[Stored items]
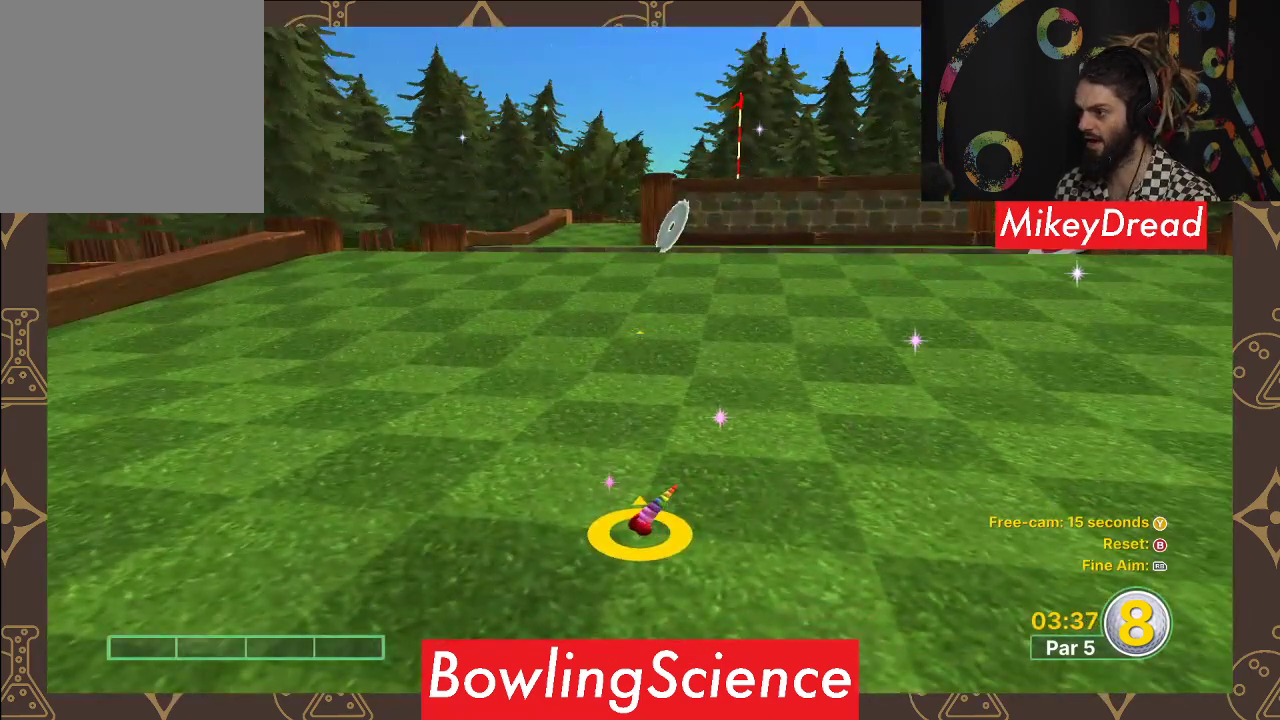
{"buttons": [], "left_stick": "up", "right_stick": "center", "events": [[50, "right_stick", "center"], [433, "left_stick", "up"]]}
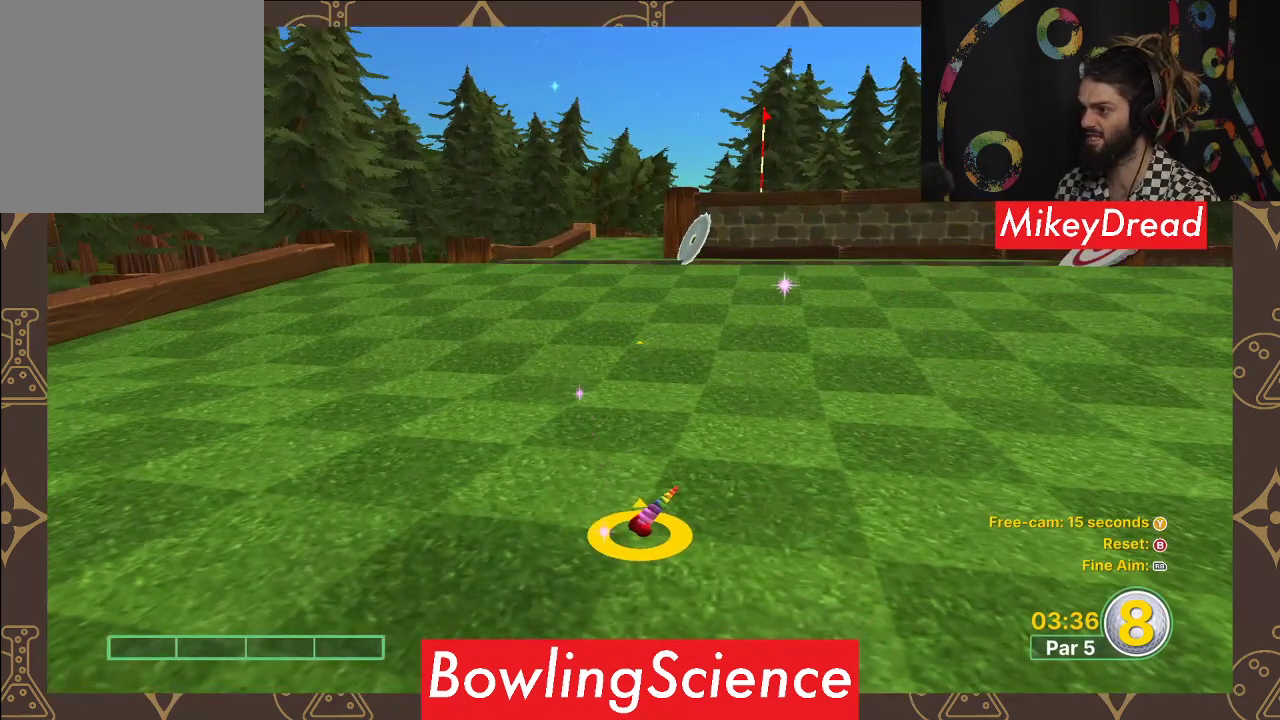
{"buttons": [], "left_stick": "up", "right_stick": "center", "events": []}
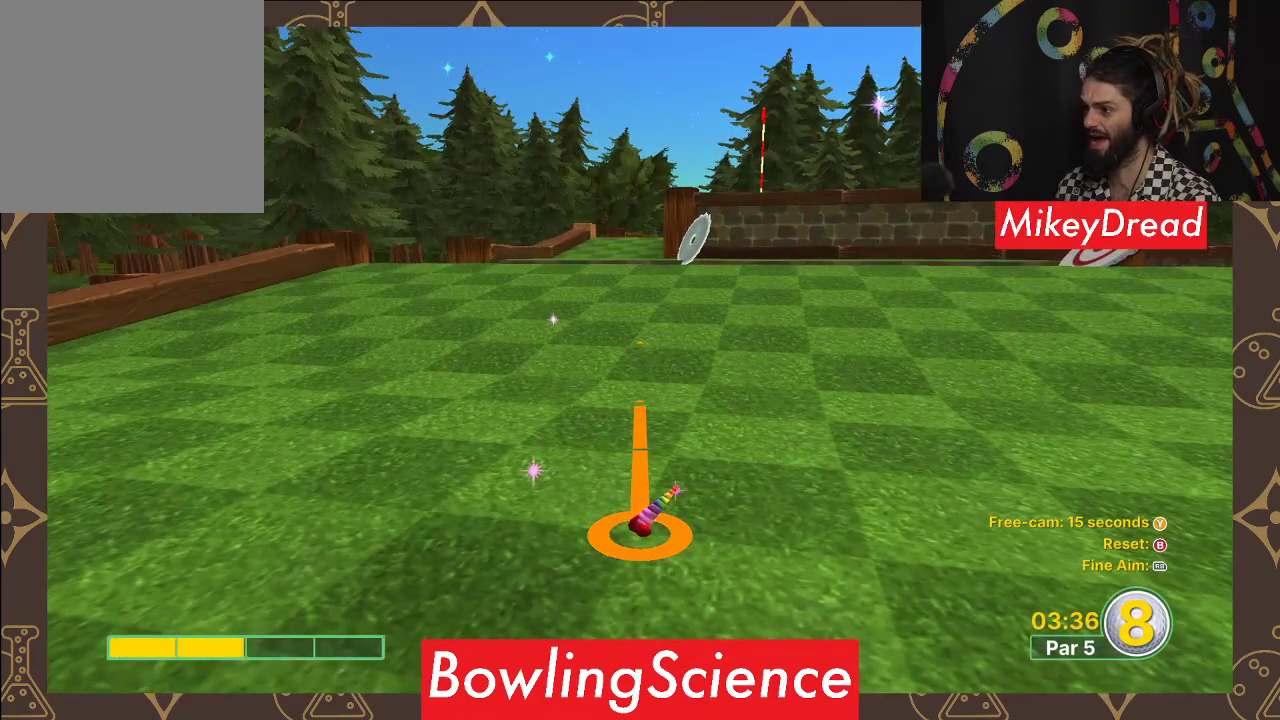
{"buttons": [], "left_stick": "center", "right_stick": "center", "events": [[267, "left_stick", "center"], [317, "A", "down"], [400, "A", "up"]]}
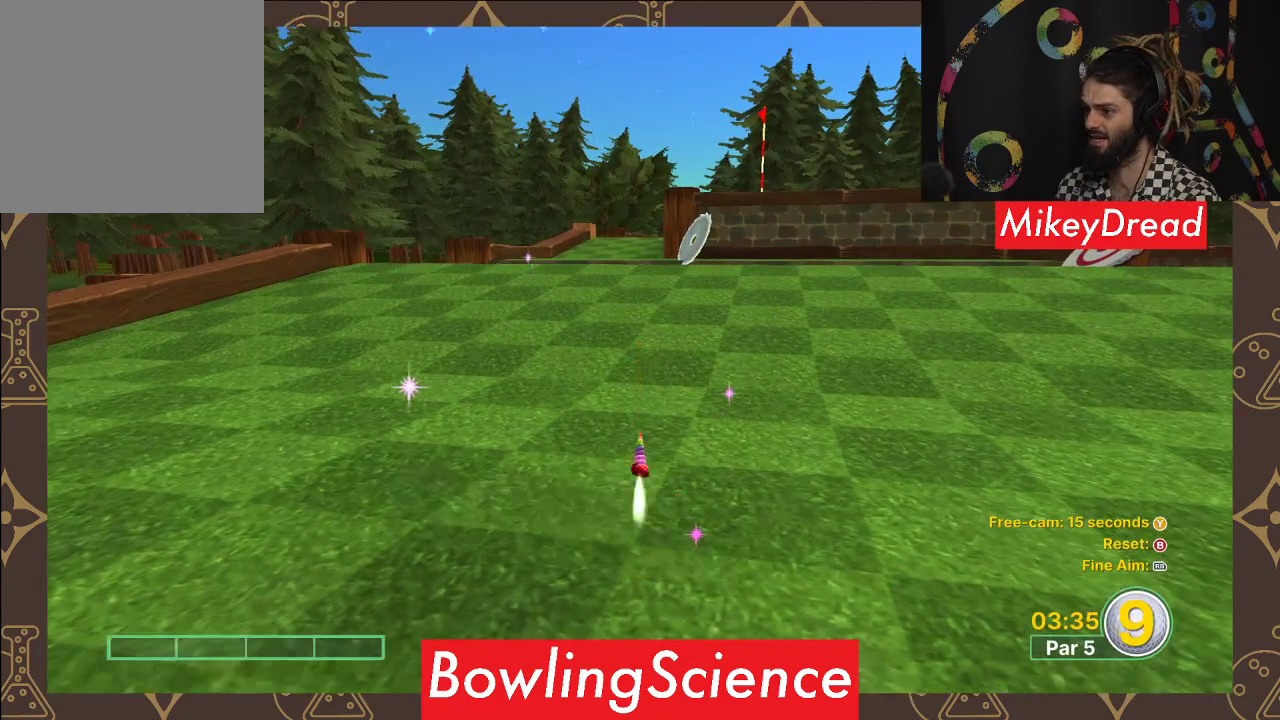
{"buttons": [], "left_stick": "center", "right_stick": "center", "events": []}
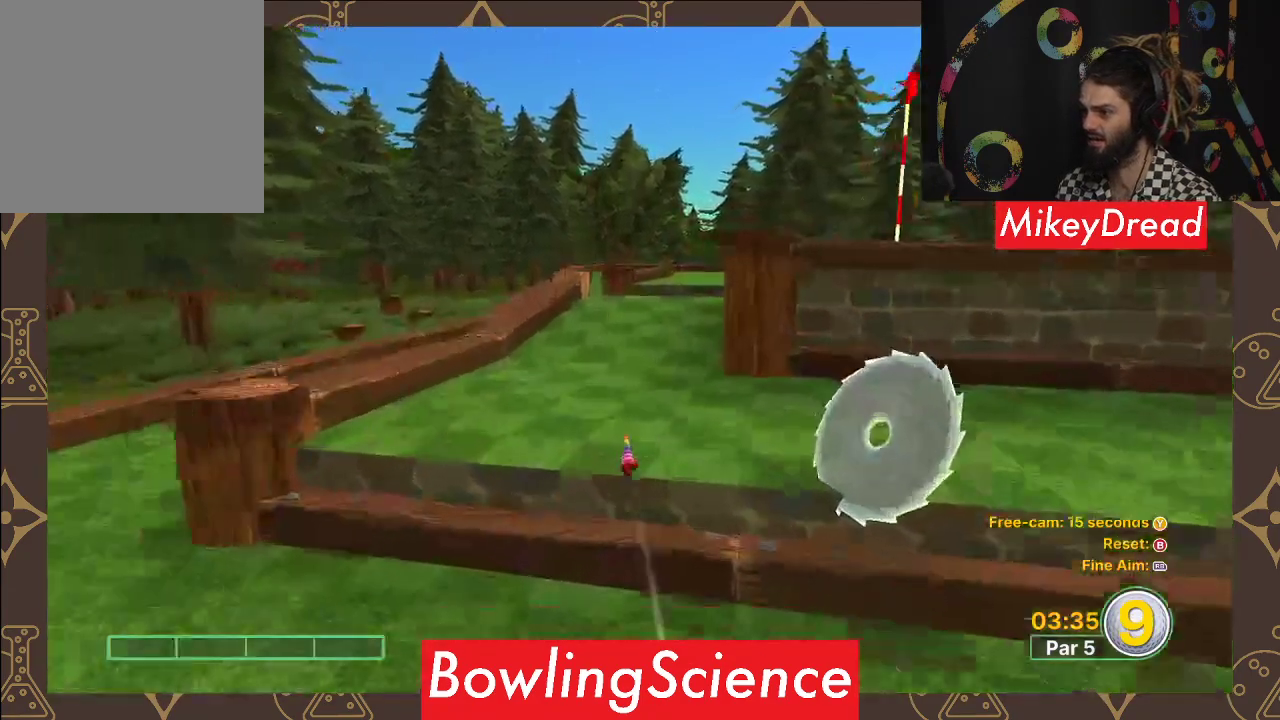
{"buttons": [], "left_stick": "center", "right_stick": "center", "events": []}
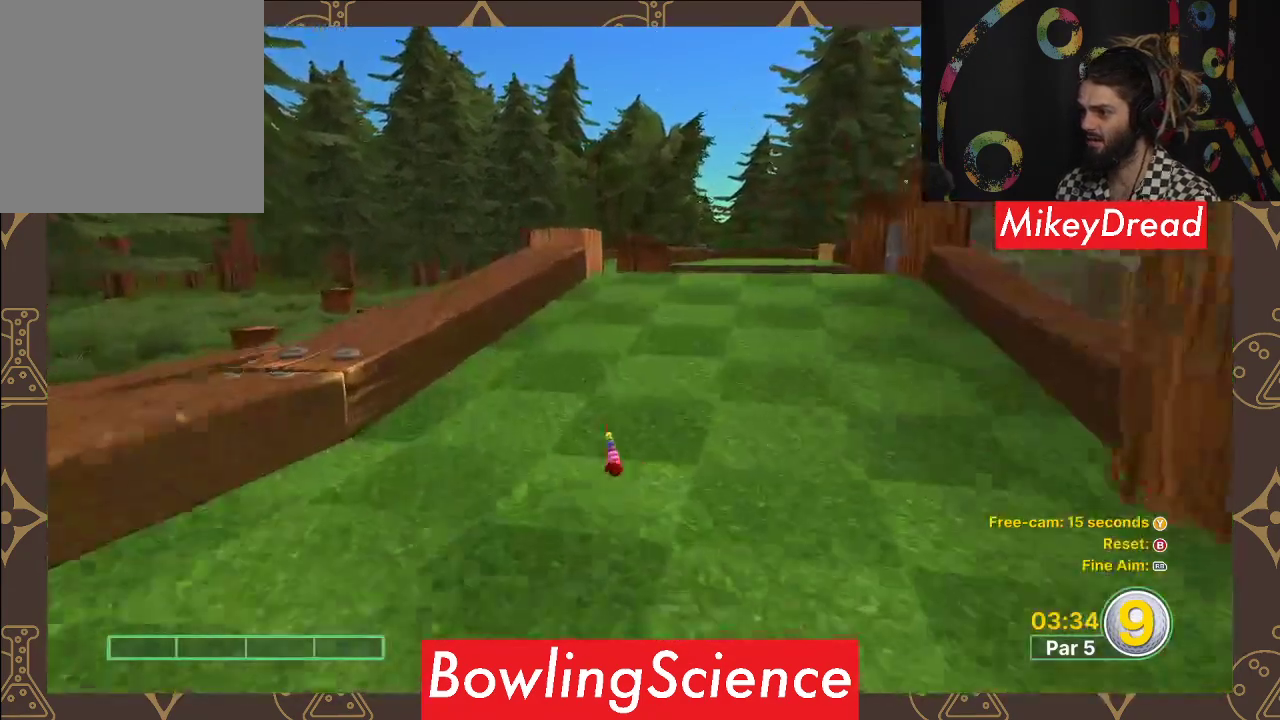
{"buttons": [], "left_stick": "center", "right_stick": "center", "events": [[33, "right_stick", "right"], [333, "right_stick", "center"]]}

• EXERCISE DIRECTIONS: Could you retype all the entries exactly, skipping the pictures?

• RESULT OF THIS TASK:
{"buttons": [], "left_stick": "up", "right_stick": "center", "events": [[50, "right_stick", "center"], [433, "left_stick", "up"]]}
{"buttons": [], "left_stick": "up", "right_stick": "center", "events": []}
{"buttons": [], "left_stick": "center", "right_stick": "center", "events": [[267, "left_stick", "center"], [317, "A", "down"], [400, "A", "up"]]}
{"buttons": [], "left_stick": "center", "right_stick": "center", "events": []}
{"buttons": [], "left_stick": "center", "right_stick": "center", "events": []}
{"buttons": [], "left_stick": "center", "right_stick": "center", "events": [[33, "right_stick", "right"], [333, "right_stick", "center"]]}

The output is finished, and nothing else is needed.